MARYMOUNT MANOR has not reported staff turnover data to CMS. Staff turnover matters because consistent caregivers learn residents' individual needs, medications, and preferences. When staff frequently change, this institutional knowledge is lost. Families should ask the facility directly about their staff retention rates and average employee tenure.

Was Marymount Manor Ever Fined?

MARYMOUNT MANOR has been fined $124,521 across 1 penalty action. This is 3.6x the Missouri average of $34,324. Fines at this level are uncommon and typically indicate a pattern of serious deficiencies, repeated violations, or failure to correct problems promptly. CMS reserves penalties of this magnitude for facilities that pose significant, documented risk to resident health or safety. Families should request specific documentation of what issues led to these fines and what systemic changes have been implemented.

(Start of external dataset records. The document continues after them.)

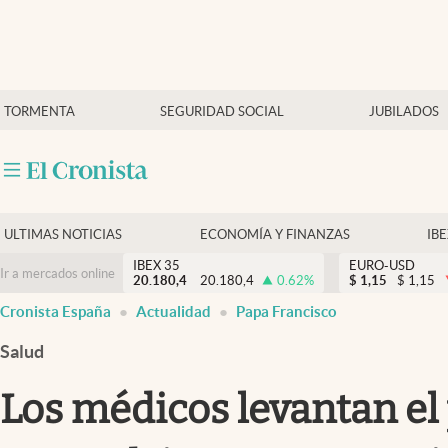
Últimas Noticias
TORMENTA
SEGURIDAD SOCIAL
JUBILADOS
Economía y finanzas
Política
Actualidad
Criptomonedas
ULTIMAS NOTICIAS
ECONOMÍA Y FINANZAS
IB
IBEX 35
EURO-USD
Ir a mercados online
20.180,4
20.180,4
0.62
%
$
1,15
$
1,15
Cronista España
Actualidad
Papa Francisco
Salud
Los médicos levantan el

Is Marymount Manor on Any Federal Watch List?

MARYMOUNT MANOR is not on any federal watch list. The most significant is the Special Focus Facility (SFF) program, which identifies the bottom 1% of nursing homes nationally based on persistent, serious quality problems. Not being on this list means the facility has avoided the pattern of deficiencies that triggers enhanced federal oversight. This is a positive indicator, though families should still review the facility's inspection history directly.